__Try it__:
Each entry should be transcribed exactly as written, and any picture left out.

(Data begins)

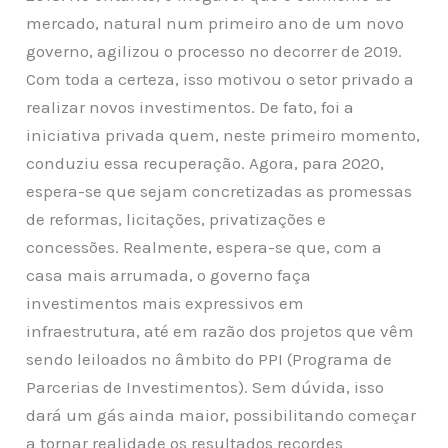
mercado, natural num primeiro ano de um novo
governo, agilizou o processo no decorrer de 2019.
Com toda a certeza, isso motivou o setor privado a
realizar novos investimentos. De fato, foi a
iniciativa privada quem, neste primeiro momento,
conduziu essa recuperação. Agora, para 2020,
espera-se que sejam concretizadas as promessas
de reformas, licitações, privatizações e
concessões. Realmente, espera-se que, com a
casa mais arrumada, o governo faça
investimentos mais expressivos em
infraestrutura, até em razão dos projetos que vêm
sendo leiloados no âmbito do PPI (Programa de
Parcerias de Investimentos). Sem dúvida, isso
dará um gás ainda maior, possibilitando começar
a tornar realidade os resultados recordes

(Data ends)

__The answer__:
mercado, natural num primeiro ano de um novo
governo, agilizou o processo no decorrer de 2019.
Com toda a certeza, isso motivou o setor privado a
realizar novos investimentos. De fato, foi a
iniciativa privada quem, neste primeiro momento,
conduziu essa recuperação. Agora, para 2020,
espera-se que sejam concretizadas as promessas
de reformas, licitações, privatizações e
concessões. Realmente, espera-se que, com a
casa mais arrumada, o governo faça
investimentos mais expressivos em
infraestrutura, até em razão dos projetos que vêm
sendo leiloados no âmbito do PPI (Programa de
Parcerias de Investimentos). Sem dúvida, isso
dará um gás ainda maior, possibilitando começar
a tornar realidade os resultados recordes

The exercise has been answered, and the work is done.